Return the lines starting at the one containing "PERKS REWARDS PROGRAM, YOU AGREE THAT YOU" and ending at the one containing "earn PERi-Perks points", reproducing them verbatim.

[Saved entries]
————

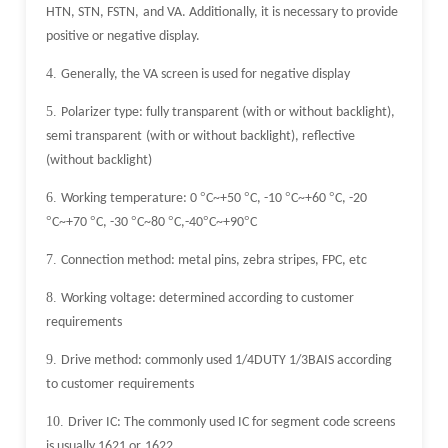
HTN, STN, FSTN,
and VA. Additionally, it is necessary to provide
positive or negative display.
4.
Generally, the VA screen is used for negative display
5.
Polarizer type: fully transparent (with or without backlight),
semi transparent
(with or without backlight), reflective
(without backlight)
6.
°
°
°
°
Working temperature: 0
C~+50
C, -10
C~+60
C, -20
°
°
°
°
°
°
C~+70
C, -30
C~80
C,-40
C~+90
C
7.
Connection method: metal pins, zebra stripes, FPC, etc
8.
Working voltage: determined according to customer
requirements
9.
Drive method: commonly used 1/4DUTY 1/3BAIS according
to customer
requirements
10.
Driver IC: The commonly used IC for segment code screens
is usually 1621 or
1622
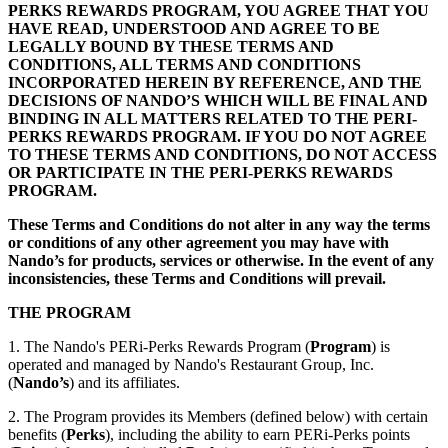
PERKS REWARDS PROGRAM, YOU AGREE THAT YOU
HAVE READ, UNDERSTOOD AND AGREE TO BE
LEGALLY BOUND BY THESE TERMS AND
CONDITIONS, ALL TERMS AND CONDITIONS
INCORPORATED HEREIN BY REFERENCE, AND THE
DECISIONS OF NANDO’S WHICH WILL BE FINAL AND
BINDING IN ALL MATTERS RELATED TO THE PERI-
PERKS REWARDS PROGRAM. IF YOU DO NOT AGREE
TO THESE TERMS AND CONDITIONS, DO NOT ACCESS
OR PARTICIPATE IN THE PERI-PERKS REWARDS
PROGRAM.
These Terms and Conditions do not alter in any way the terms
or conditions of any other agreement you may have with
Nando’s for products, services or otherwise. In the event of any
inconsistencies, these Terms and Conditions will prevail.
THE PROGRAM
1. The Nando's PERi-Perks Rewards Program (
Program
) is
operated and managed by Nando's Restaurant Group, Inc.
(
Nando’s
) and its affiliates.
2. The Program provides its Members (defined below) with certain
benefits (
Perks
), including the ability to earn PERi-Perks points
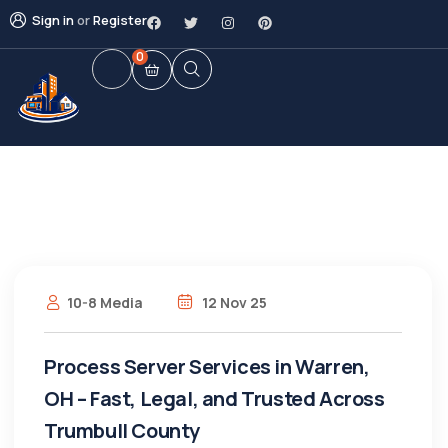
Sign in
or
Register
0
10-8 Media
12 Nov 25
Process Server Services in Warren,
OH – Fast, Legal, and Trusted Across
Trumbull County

————

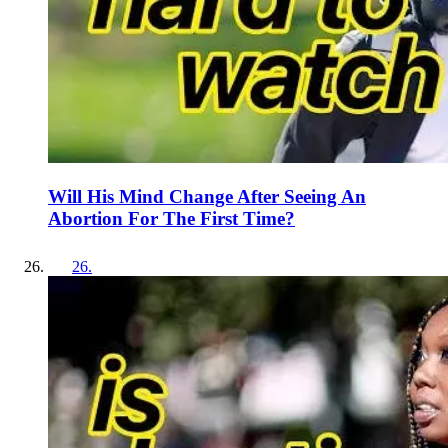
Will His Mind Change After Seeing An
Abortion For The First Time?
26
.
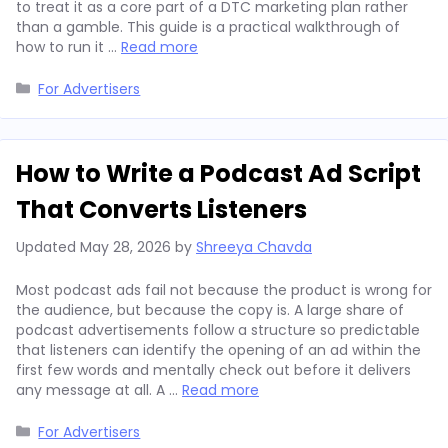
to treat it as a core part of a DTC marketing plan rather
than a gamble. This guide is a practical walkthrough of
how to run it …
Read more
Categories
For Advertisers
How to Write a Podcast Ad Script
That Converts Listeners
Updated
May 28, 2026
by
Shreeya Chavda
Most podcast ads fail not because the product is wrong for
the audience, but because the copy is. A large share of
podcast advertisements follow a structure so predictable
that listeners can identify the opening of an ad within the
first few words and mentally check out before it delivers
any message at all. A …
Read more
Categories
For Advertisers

————

Response below >>
PERKS REWARDS PROGRAM, YOU AGREE THAT YOU
HAVE READ, UNDERSTOOD AND AGREE TO BE
LEGALLY BOUND BY THESE TERMS AND
CONDITIONS, ALL TERMS AND CONDITIONS
INCORPORATED HEREIN BY REFERENCE, AND THE
DECISIONS OF NANDO’S WHICH WILL BE FINAL AND
BINDING IN ALL MATTERS RELATED TO THE PERI-
PERKS REWARDS PROGRAM. IF YOU DO NOT AGREE
TO THESE TERMS AND CONDITIONS, DO NOT ACCESS
OR PARTICIPATE IN THE PERI-PERKS REWARDS
PROGRAM.
These Terms and Conditions do not alter in any way the terms
or conditions of any other agreement you may have with
Nando’s for products, services or otherwise. In the event of any
inconsistencies, these Terms and Conditions will prevail.
THE PROGRAM
1. The Nando's PERi-Perks Rewards Program (
Program
) is
operated and managed by Nando's Restaurant Group, Inc.
(
Nando’s
) and its affiliates.
2. The Program provides its Members (defined below) with certain
benefits (
Perks
), including the ability to earn PERi-Perks points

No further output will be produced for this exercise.